Metropolitan shark fishing restrictions to stay
27 November 2013
Temporary measures introduced last year to restrict shark fishing along the metropolitan coastline will be made permanent.
In the 18 months that the interim restrictions have been in place Fishcare Volunteers and Fisheries Officers have been monitoring the behaviour of fishers in the area.
As a result of these restrictions there has been a marked decline in reports of daytime shark fishing and burleying on metropolitan jetties and beaches.
Fishers are still able to target species such as rays, snapper and mulloway, but are unable to target and land sharks in metropolitan areas.
At this time of year it is typical for sharks to become more visible in coastal waters as they follow fish populations, such as snapper, into the gulfs.

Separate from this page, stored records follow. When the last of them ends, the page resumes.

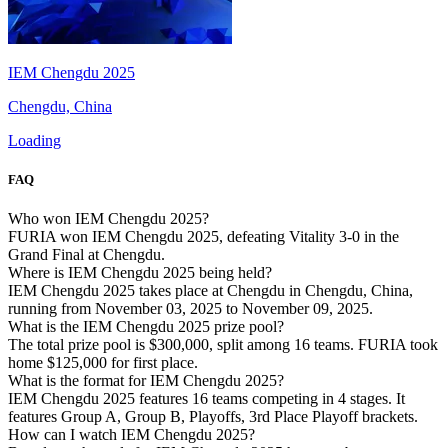
IEM Chengdu 2025
Chengdu, China
Loading
FAQ
Who won IEM Chengdu 2025?
FURIA won IEM Chengdu 2025, defeating Vitality 3-0 in the
Grand Final at Chengdu.
Where is IEM Chengdu 2025 being held?
IEM Chengdu 2025 takes place at Chengdu in Chengdu, China,
running from November 03, 2025 to November 09, 2025.
What is the IEM Chengdu 2025 prize pool?
The total prize pool is $300,000, split among 16 teams. FURIA took
home $125,000 for first place.
What is the format for IEM Chengdu 2025?
IEM Chengdu 2025 features 16 teams competing in 4 stages. It
features Group A, Group B, Playoffs, 3rd Place Playoff brackets.
How can I watch IEM Chengdu 2025?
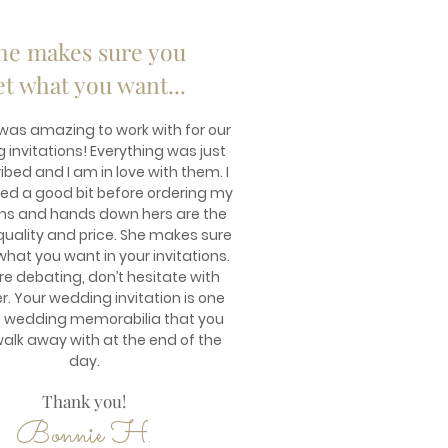
he makes sure you
et what you want...
 was amazing to work with for our
invitations! Everything was just
ibed and I am in love with them. I
ed a good bit before ordering my
ons and hands down hers are the
quality and price. She makes sure
what you want in your invitations.
are debating, don’t hesitate with
r. Your wedding invitation is one
f wedding memorabilia that you
walk away with at the end of the
day.
Thank you!
Bonnie H.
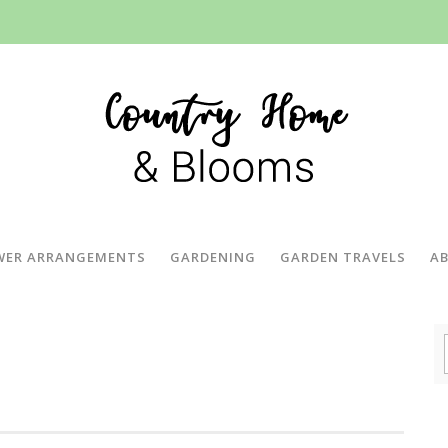
WER ARRANGEMENTS
GARDENING
GARDEN TRAVELS
A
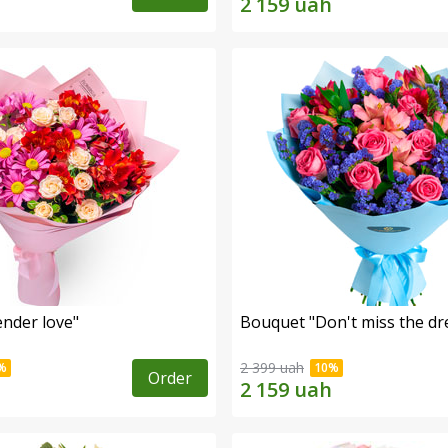
nder love"
Bouquet "Don't miss the dr
2 399 uah
Order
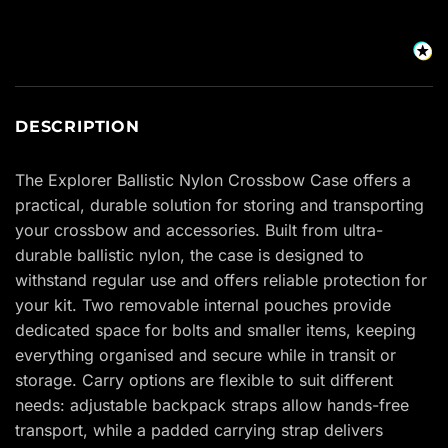
DESCRIPTION
The Explorer Ballistic Nylon Crossbow Case offers a
practical, durable solution for storing and transporting
your crossbow and accessories. Built from ultra-
durable ballistic nylon, the case is designed to
withstand regular use and offers reliable protection for
your kit. Two removable internal pouches provide
dedicated space for bolts and smaller items, keeping
everything organised and secure while in transit or
storage. Carry options are flexible to suit different
needs: adjustable backpack straps allow hands-free
transport, while a padded carrying strap delivers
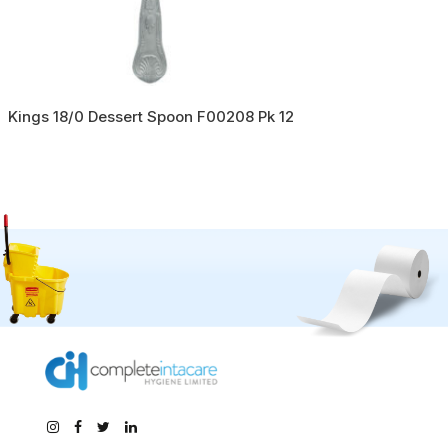
Kings 18/0 Dessert Spoon F00208 Pk 12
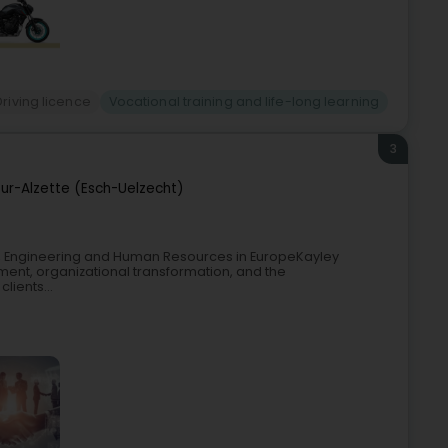
Driving licence
Vocational training and life-long learning
3
ur-Alzette (Esch-Uelzecht)
, Engineering and Human Resources in EuropeKayley
nt, organizational transformation, and the
lients...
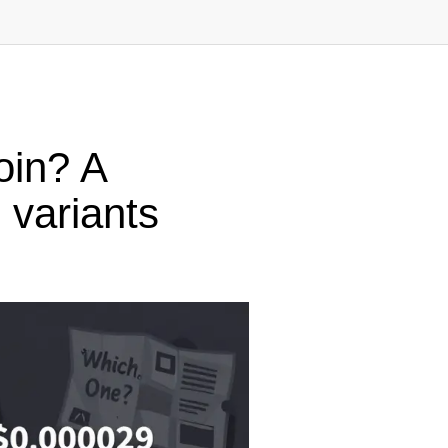
in? A
 variants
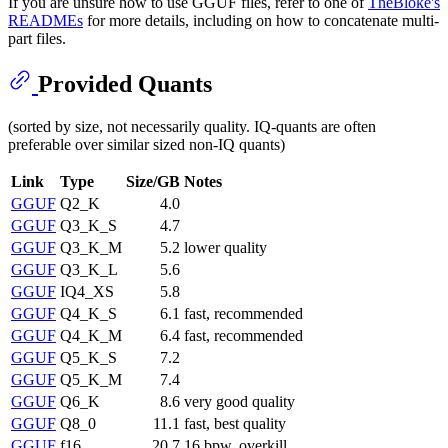
If you are unsure how to use GGUF files, refer to one of
TheBloke's
READMEs
for more details, including on how to concatenate multi-
part files.
Provided Quants
(sorted by size, not necessarily quality. IQ-quants are often
preferable over similar sized non-IQ quants)
Link
Type
Size/GB
Notes
GGUF
Q2_K
4.0
GGUF
Q3_K_S
4.7
GGUF
Q3_K_M
5.2
lower quality
GGUF
Q3_K_L
5.6
GGUF
IQ4_XS
5.8
GGUF
Q4_K_S
6.1
fast, recommended
GGUF
Q4_K_M
6.4
fast, recommended
GGUF
Q5_K_S
7.2
GGUF
Q5_K_M
7.4
GGUF
Q6_K
8.6
very good quality
GGUF
Q8_0
11.1
fast, best quality
GGUF
f16
20.7
16 bpw, overkill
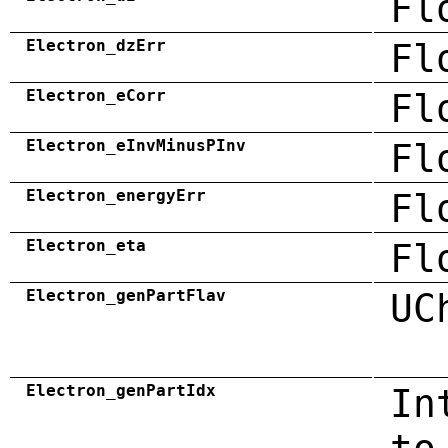
Fl
Electron_dzErr
Fl
Electron_eCorr
Fl
Electron_eInvMinusPInv
Fl
Electron_energyErr
Fl
Electron_eta
Fl
Electron_genPartFlav
UC
Electron_genPartIdx
In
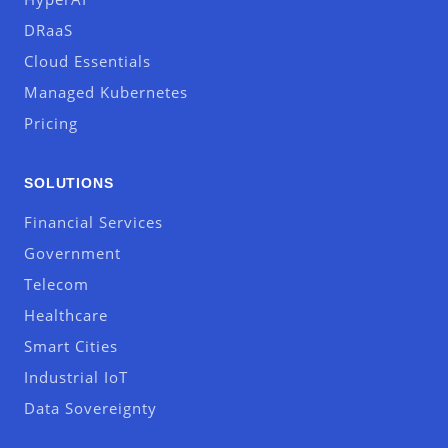
DRaaS
Cloud Essentials
Managed Kubernetes
Pricing
SOLUTIONS
Financial Services
Government
Telecom
Healthcare
Smart Cities
Industrial IoT
Data Sovereignty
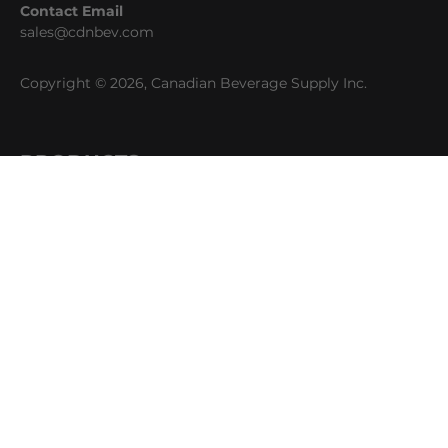
Contact Email
sales@cdnbev.com
Copyright © 2026, Canadian Beverage Supply Inc.
PRODUCTS
Beer
Coffee
Fountain
Water
Wine
ABOUT
Careers
CBS Profile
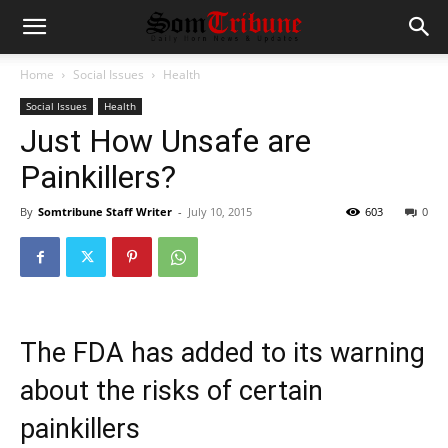
Home
Social Issues
Health
Social Issues
Health
Just How Unsafe are
Painkillers?
By
Somtribune Staff Writer
-
July 10, 2015
603
0
The FDA has added to its warning
about the risks of certain
painkillers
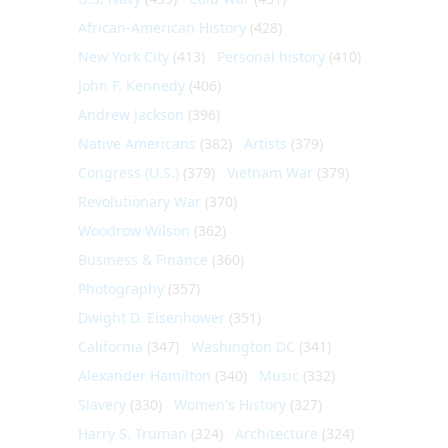
African-American History
(428)
New York City
(413)
Personal history
(410)
John F. Kennedy
(406)
Andrew Jackson
(396)
Native Americans
(382)
Artists
(379)
Congress (U.S.)
(379)
Vietnam War
(379)
Revolutionary War
(370)
Woodrow Wilson
(362)
Business & Finance
(360)
Photography
(357)
Dwight D. Eisenhower
(351)
California
(347)
Washington DC
(341)
Alexander Hamilton
(340)
Music
(332)
Slavery
(330)
Women's History
(327)
Harry S. Truman
(324)
Architecture
(324)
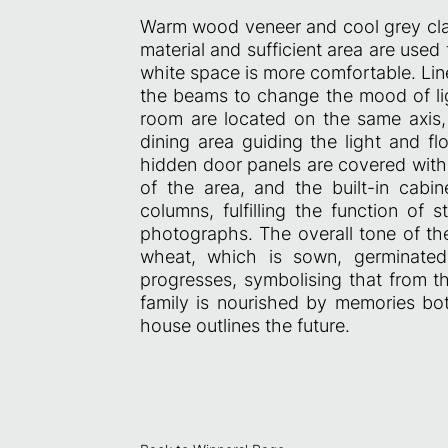
Warm wood veneer and cool grey clay
material and sufficient area are used 
white space is more comfortable. Linea
the beams to change the mood of ligh
room are located on the same axis, 
dining area guiding the light and fl
hidden door panels are covered with 
of the area, and the built-in cab
columns, fulfilling the function of 
photographs. The overall tone of the
wheat, which is sown, germinated
progresses, symbolising that from t
family is nourished by memories both
house outlines the future.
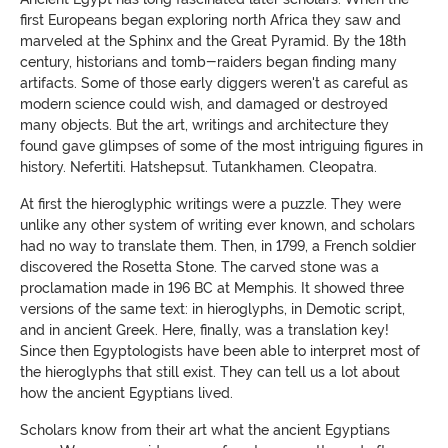
first Europeans began exploring north Africa they saw and
marveled at the Sphinx and the Great Pyramid. By the 18th
century, historians and tomb-raiders began finding many
artifacts. Some of those early diggers weren't as careful as
modern science could wish, and damaged or destroyed
many objects. But the art, writings and architecture they
found gave glimpses of some of the most intriguing figures in
history. Nefertiti. Hatshepsut. Tutankhamen. Cleopatra.
At first the hieroglyphic writings were a puzzle. They were
unlike any other system of writing ever known, and scholars
had no way to translate them. Then, in 1799, a French soldier
discovered the Rosetta Stone. The carved stone was a
proclamation made in 196 BC at Memphis. It showed three
versions of the same text: in hieroglyphs, in Demotic script,
and in ancient Greek. Here, finally, was a translation key!
Since then Egyptologists have been able to interpret most of
the hieroglyphs that still exist. They can tell us a lot about
how the ancient Egyptians lived.
Scholars know from their art what the ancient Egyptians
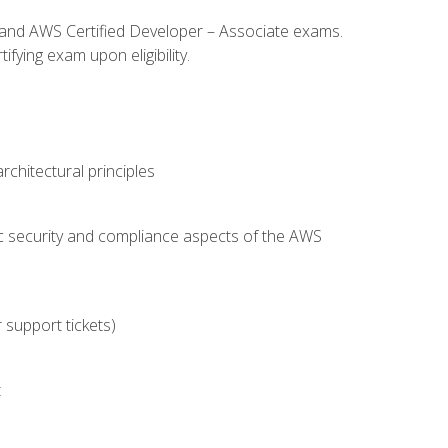
l and AWS Certified Developer – Associate exams.
fying exam upon eligibility.
chitectural principles
c security and compliance aspects of the AWS
 support tickets)
t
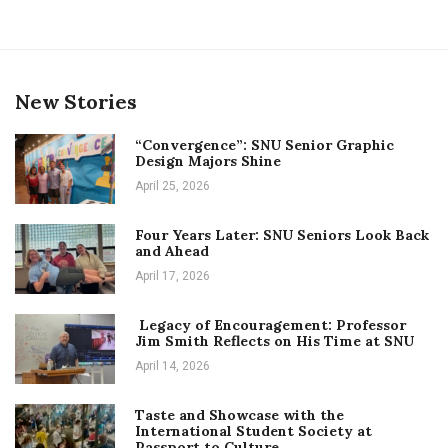
New Stories
“Convergence”: SNU Senior Graphic
Design Majors Shine
April 25, 2026
Four Years Later: SNU Seniors Look Back
and Ahead
April 17, 2026
Legacy of Encouragement: Professor
Jim Smith Reflects on His Time at SNU
April 14, 2026
Taste and Showcase with the
International Student Society at
Passport to Culture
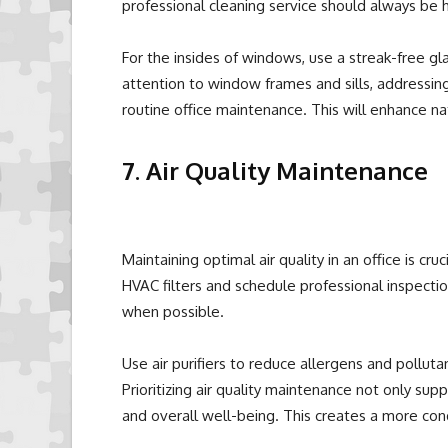
professional cleaning service should always be h
For the insides of windows, use a streak-free gla
attention to window frames and sills, addressin
routine office maintenance. This will enhance n
7. Air Quality Maintenance
Maintaining optimal air quality in an office is cr
HVAC filters and schedule professional inspect
when possible.
Use air purifiers to reduce allergens and pollutan
Prioritizing air quality maintenance not only su
and overall well-being. This creates a more co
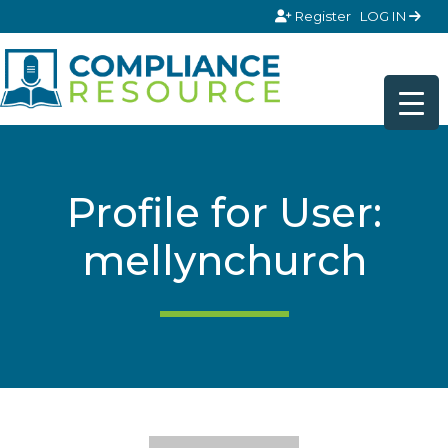
Skip to content
Register
LOG IN
Profile for User:
mellynchurch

While their presence is not unexpected, it’s important that people exercise common sense and avoid activities that might attract sharks near populated swimming areas.
The interim arrangements were put in place following consultation with representatives of the recreational fishing sector, including RecFish SA.
It is illegal to use any of the following:
- any wire trace
- any monofilament trace exceeding 1mm in diameter
- fishing hooks with a shank length exceeding 56 millimetres
- fishing hooks with a gape exceeding 23 millimetres
- any combination or gang of hooks which are joined by threading the point of one through the eye of another (unless separated by monofilament fishing line not exceeding 1mm in diameter).
The above gear restrictions apply daily between 5am and 9pm in the waters and adjacent foreshore areas between the southernmost breakwater at Outer Harbor to 4 kilometres south of Normanville Jetty (an area commonly known as Lady Bay Shacks).
The restrictions are in addition to existing fishing rules prohibiting the use of blood, bone, meat, offal or the skin of an animal as berley, as well as the use of wire trace of 2 millimetres or greater gauge, and fishing hooks with a size of 12/0 or greater.
Any shark sightings, where the shark poses an immediate danger to human life should be reported immediately to SA Police on 000.
Sightings of large sharks that do not pose a threat to human life can be reported through the new SA Recreational Fishing Guide smartphone app or the 24-hour FISHWATCH hotline on 1800 065 522 or online at www.pir.sa.gov.au/sharks.